- [Document text]:
──────
And it was a one-arrow round - just one arrow per target. If you missed, tough.

I shot about 40 arrows in 2 hours...and hit the target once. Maybe twice. 

I came away thoroughly chilled (fair bit of waiting around for other shooters, because only one person could shoot at a time from the stake), but rather charmed and amused at the creativity of making a field course in the middle of the city. And reminiscing about when I used to shoot field courses more often as a teenager - not my favourite form of shooting, but one of my parents' favourites for many years.

It might be a good laugh to find more field shooting to do. The catch is getting to the sites.
abendgules: (Default)

Lovely Indian-summerish weekend in Thamesreach.
Started with shopping in Shepherd's Bush, meeting Dragana, a recent arrival to Thamesreach from the fair lands of Avacal, An Tir. Despite Tube 'planned engineering works', the biggest hassle was the football fans congregating at the station - fortunately less of an issue on the return trip.
As often happens, I didn't come home with what I planned to buy, but still managed to spend money on fabric - a beautiful light herringbone linen in a madder-orange-red, and an astonishing silver-and-blue diamond woven silk, which I think will make stunning trim on anything cool-coloured - white, blue, black. I bought the rest of the bolt. Dragana found a gorgeous burgundy wool which, if I didn't already have in spades, I'd consider buying myself. 
Happily, one of the favoured run of fabric shops now stocks haberdashery, which is a first - usually fabric and notions are separate in this corner of London.
We also stopped at the firetrap, to buy me some towels.
At my favourite shop, we found out that the properties along Goldhawk Road are being 'redeveloped' - the shop management is not keen on it. I found the relevant planning document on the Hammersmith and Fulham council website, which says (emphasis mine):

It is proposed that properties at 30-52 Goldhawk Road should be included in the development area. These are of poor visual quality and of a scale that is no longer appropriate for this part of the Goldhawk Road townscape. It is also important to include the frontage so that better access to the market and central part of the site can be provided, better connecting the regeneration area with Goldhawk Road. There should be opportunities to re-locate these businesses within the main development on suitable terms

Talk about being damned with faint praise - 'poor visual quality'?? Why not just say, 'ugly'?
But frankly, if you think Classic Textiles is ugly, you haven't looked at the rest of the market frontages. This is not Knightsbridge, for pete's sake.
Seems their resistance may be overruled - most recent chance to comment closed on 11th Oct.

Back home Robert was being clever with metal bits (photos to follow eventually), and we found a weekend-long Star Trek moviethon to pass the afternoon, puttering on our respective projects. HIGNFY has started a new season, but was slow to warm up

I've finally finished a couple of knitting projects enough to block them (one is still drying); stitching up is next.

Sunday was a lovely day, and I took a risk and headed to London Archers' range at Kensington Palace. Unfortunately, the club seems a bit shaky on communications - they're not very good at letting people know when outdoor shooting is on through the autumn and winter. It's usually on, unless it's off, sort of thing. It was so beautiful out, though, I felt safe taking the trip to find out.
──────
- [Data extract]:
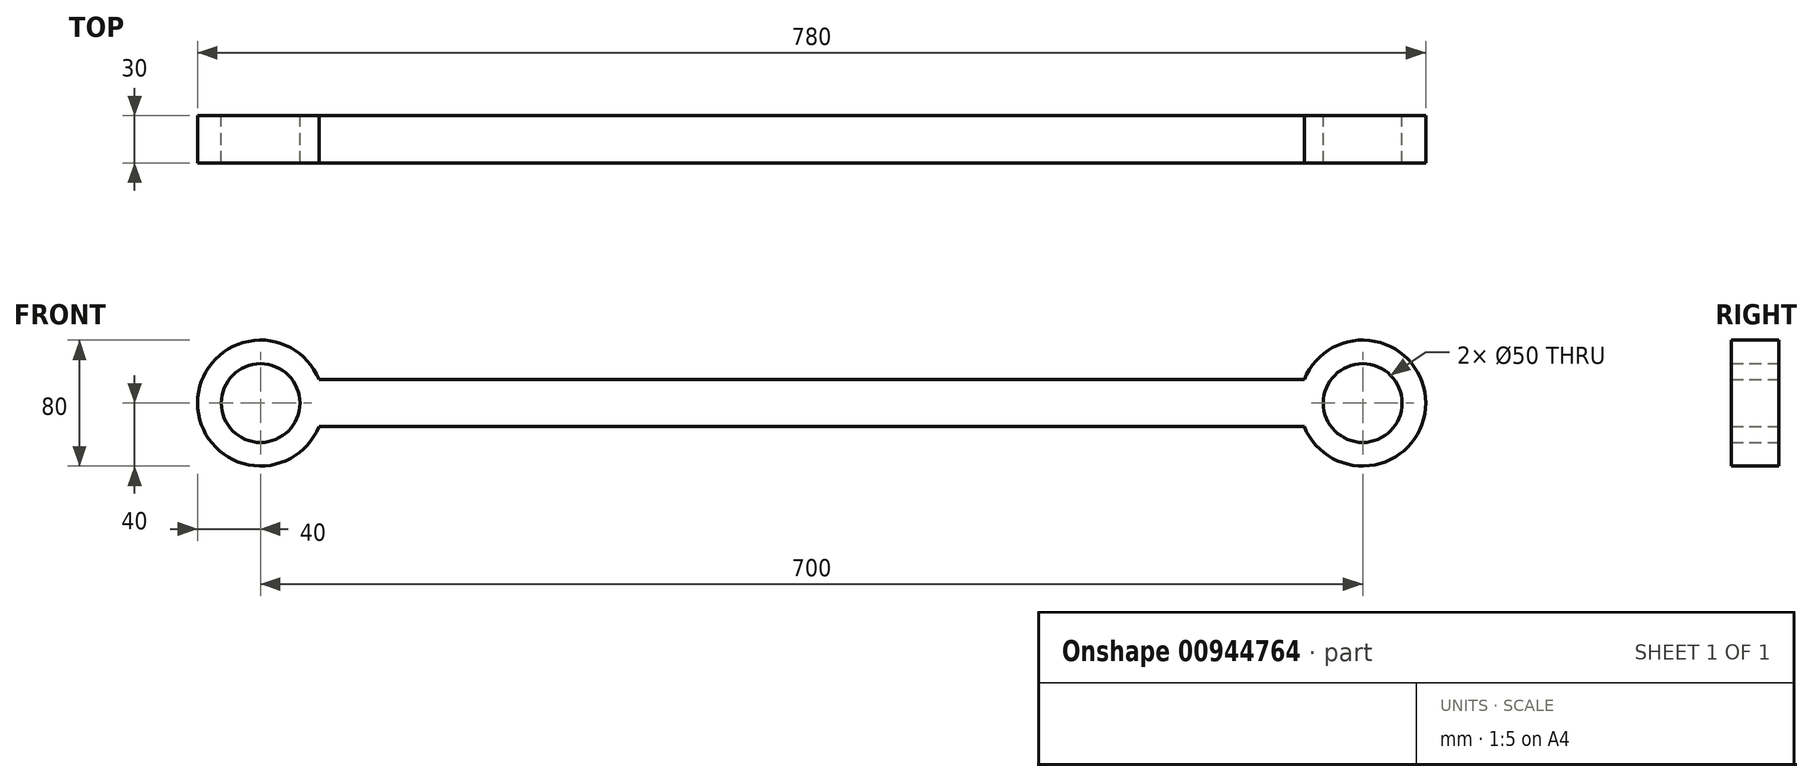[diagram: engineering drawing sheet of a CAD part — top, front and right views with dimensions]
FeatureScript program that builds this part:
annotation { "Feature Type Name" : "Feature", "Feature Type Description" : "" }
export const myFeature = defineFeature(function(context is Context, id is Id, definition is map)
    precondition{}
    {
        {
            var Q0;
            Q0=qCreatedBy(makeId("Front.planeOp"),FACE);
            var sketch = newSketch(context, id + "F0", { "sketchPlane" : qUnion([Q0])});
            skCircle(sketch, "E0", {"center": v(-350, 0) * mm, "radius": 25 * mm});
            skCircle(sketch, "E1", {"center": v(350, 0) * mm, "radius": 25 * mm});
            skArc(sketch, "E2", {"start": v(-312.92, 15) * mm, "mid": v(-390, 0) * mm, "end": v(-312.92, -15) * mm});
            skArc(sketch, "E3", {"start": v(312.92, -15) * mm, "mid": v(390, 0) * mm, "end": v(312.92, 15) * mm});
            skLineSegment(sketch, "E4.bottom", {"start": v(312.92, -15) * mm, "end": v(-312.92, -15) * mm});
            skLineSegment(sketch, "E4.top", {"start": v(312.92, 15) * mm, "end": v(-312.92, 15) * mm});
            skLineSegment(sketch, "E4.left", {"start": v(312.92, -15) * mm, "end": v(312.92, 15) * mm, "construction": true});
            skLineSegment(sketch, "E4.right", {"start": v(-312.92, -15) * mm, "end": v(-312.92, 15) * mm, "construction": true});
            skPoint(sketch, "E4.middle", {"position": v(0, 0) * mm});
            skLineSegment(sketch, "E5", {"start": v(-250.43, 0) * mm, "end": v(205.1, 0) * mm, "construction": true});
            skSolve(sketch);
        }
        {
            var Q0;
            Q0=qSketchRegion(id+"F0",true);
            extrude(context, id + "F1", {"entities" : qUnion([Q0]), "endBound" : BoundingType.SYMMETRIC, "depth" : 30 * mm, "offsetDistance" : 25 * mm});
        }
    });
──────
- [What you need to do]:
1 – From the blog post about a weekend in Thamesreach, list every fabric that the writer or Dragana found while shopping, with the color or pattern the post gives for each.
2 – Carry on the blog post about a weekend in Thamesreach, picking up right after its final sentence.

- [In response]:
1 –
- A light herringbone linen in a madder-orange-red
- A silver-and-blue diamond woven silk
- A burgundy wool

2 –
Sure enough - sunshine, not a breath of wind, intermittent cloud. Spectacular for long-distance shooting, and I spent a very happy hour or so trying out Dad's bow. It's longer than mine, and is marked 38 on the handle, which is probably 38lbs at 28" (archery equipment uses a mix of Imperial and metric measurements, depending on what it's for). I very carefully strung it (don't know when it was last strung!) and took it for a spin.

Wow. I don't have a huge dataset for longbows, but this one is beautifully smooth to draw; the extra length means the sharp increase in draw weight towards the end of the draw doesn't happen to me. It's probaly lighter than my own (couldn't carry both to the range) but it was a joy to shoot.

Results at the other end, at 30m (see that outlier? I blame the arrow. Look at the rest of the group, it's near-perfect!).

While I didn't shoot for long (don't want to strain me or the bow)...it was one of those days when I feel centred and All There while shooting - fully in my body, in the experience of shooting, and have just a glimpse of what Buddist monks hanker after by taking up archery - moments of perfect stillness untroubled by anything outside the moment. 

I beamed all the way home, wrestling with the very long carrying tube on the Central line, and then on the bus - it's too long to stand upright on the Tube. It blocks traffic one way or another.

Afternoon and evening were quiet - laundering assorted fabrics and projects, more knitting, dinner with Robert, still more knitting while watching the new ITV 'Upstairs, downstairs' drama thingy, Downton Abbey. Beautifully made, and Maggie Smith is excellent. I love Edwardian fashions. I see ITV now has an online catchup player as well.
abendgules: (archery)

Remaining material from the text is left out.